You see my husband and I are blessed to spend a great deal of time with our children. I work from home part time and he is a corporate pilot so often home and involved in school and activity drop off and pick, bed routine, homework help and playtime. We are constantly doing something with our kids. The TV is rarely on in our home, with the exception of Youtube music videos my kids love to dance too. Also, my 9 year is with her mother 2 weeks a month so we've just always done as much as possible with her during our 2 weeks.
Normally I drop and run when I hear that sweet "mommy come play with me". When my daughter comes home from school and tells me so and so is taking horseback riding lessons and in Girl Scouts, I feel the pressure to figure how to work it into the already hectic schedule.
I've read not only this article but so many before that speak to the stimulation of creativity and mental growth in children as a result of being bored. So why have I continued to pack the days with activities, playdates and excursions? FOMO perhaps? Whatever the reason I've realized the result will always be over stimulated children who are conditioned to expect to be busy/entertained and my husband and I never fully being present in the moment....screw that routine.
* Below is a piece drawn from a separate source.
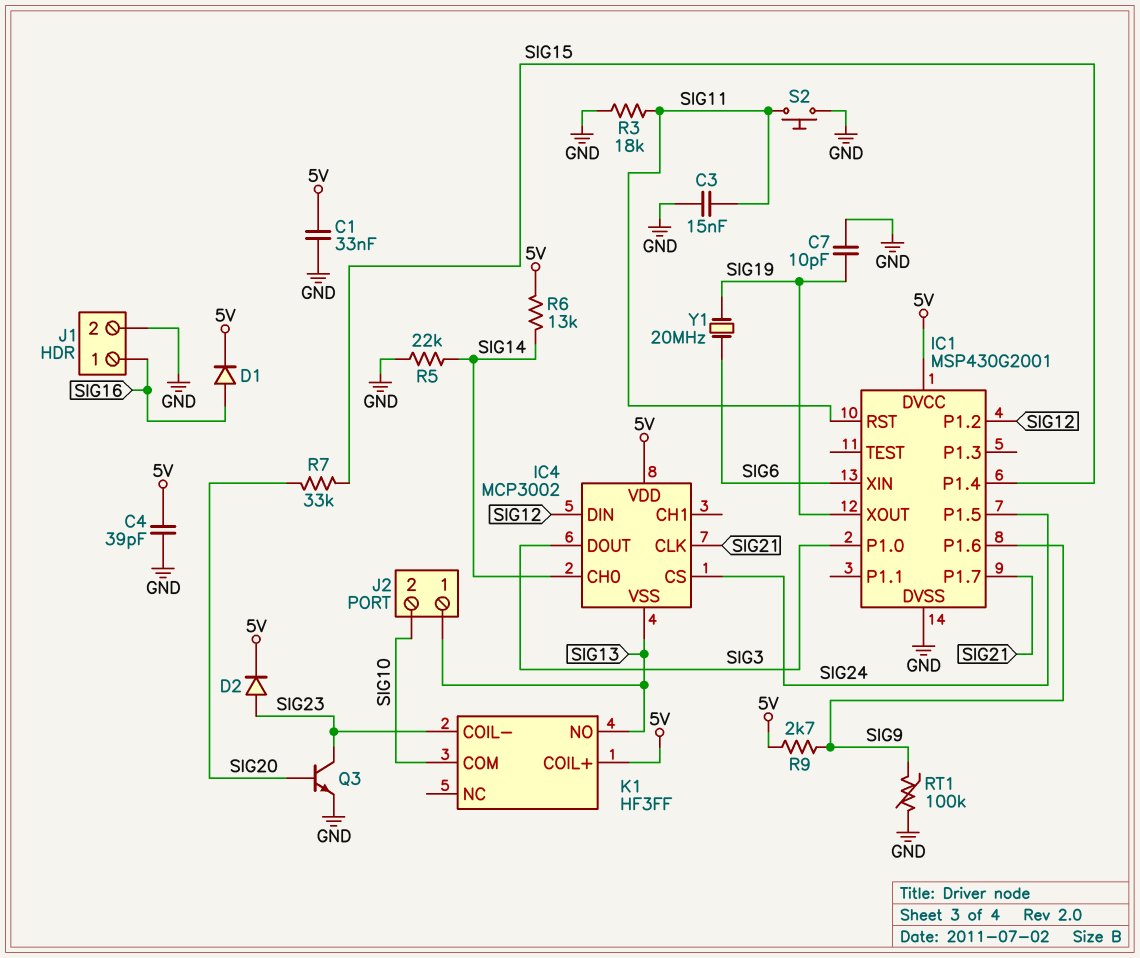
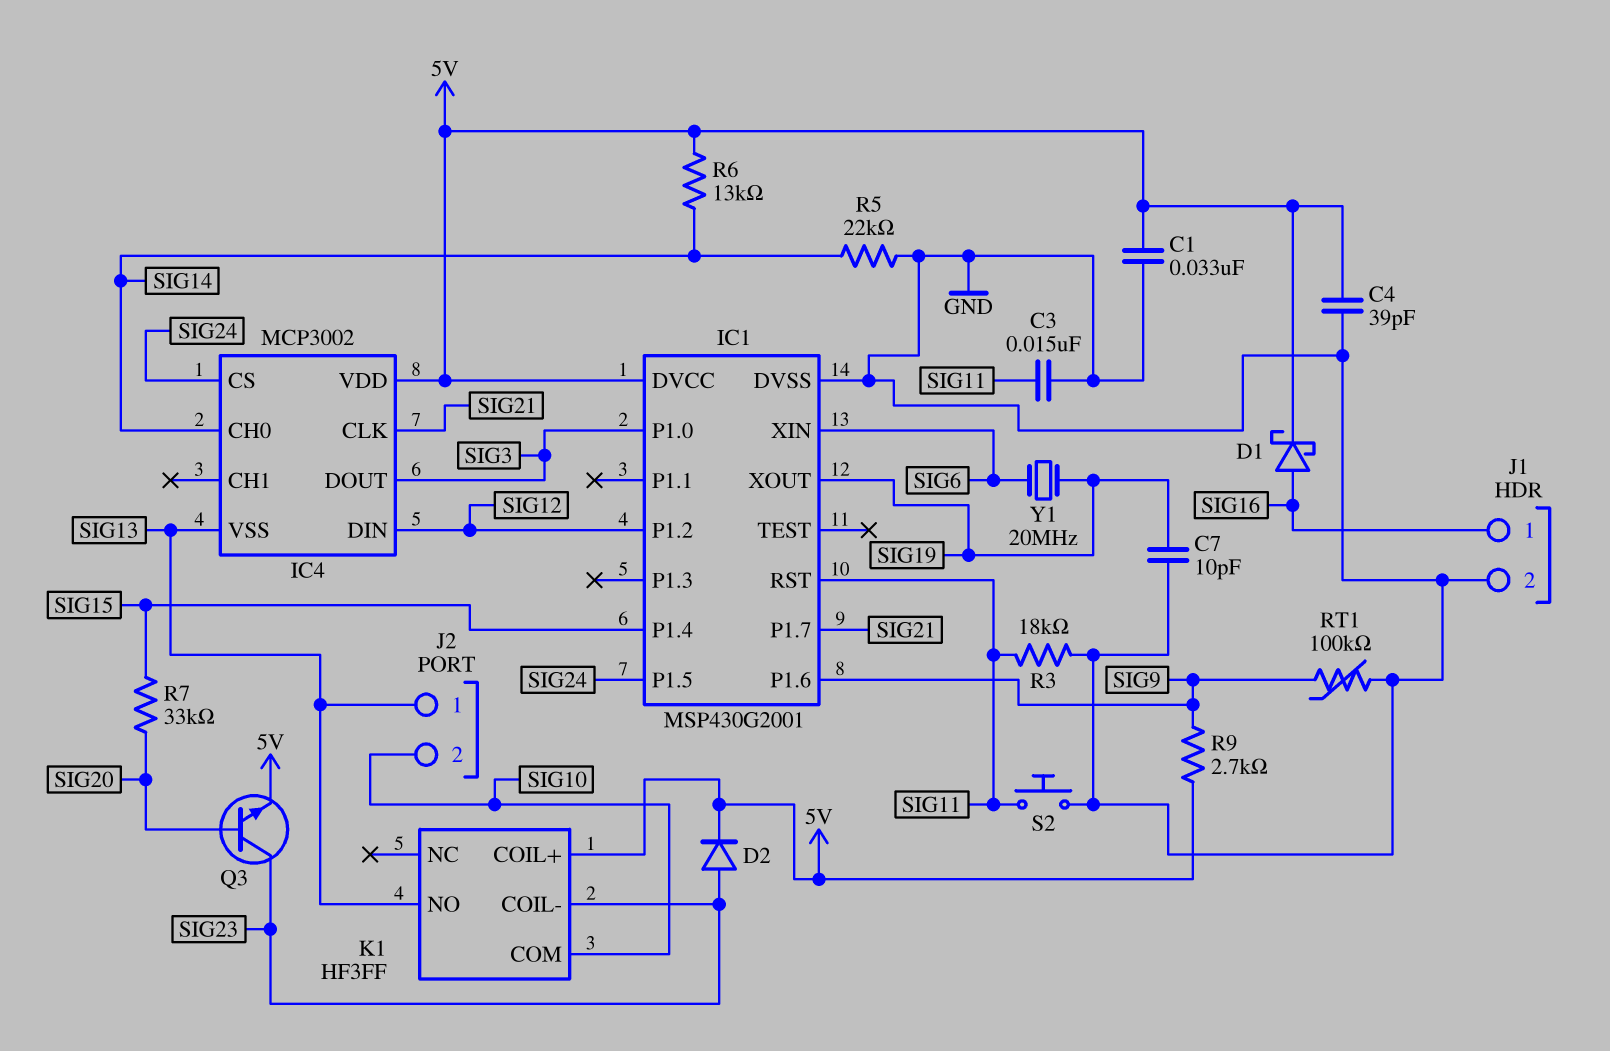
D1: diode (A SIG16, K 5V) -> schottky (A SIG16, K 5V)
Q3: NPN (B SIG20, C SIG23, E GND) -> NPN (B SIG20, C SIG23, E 5V)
I am the parent. I need to set the tone and expectations. But more importantly continuously communicate with my kids about why it's ok to feel bored and what to do with that boredom.
I created this "I'm Bored" Buster poster with the intention of it being an inspiring go to to help my kids break their boredom. But also selfishly, to minimize the amount of "I'm bored" nagging and giving me that "easy button" default response of "go check the poster"!
Goal for 2019: Let my kids be bored more.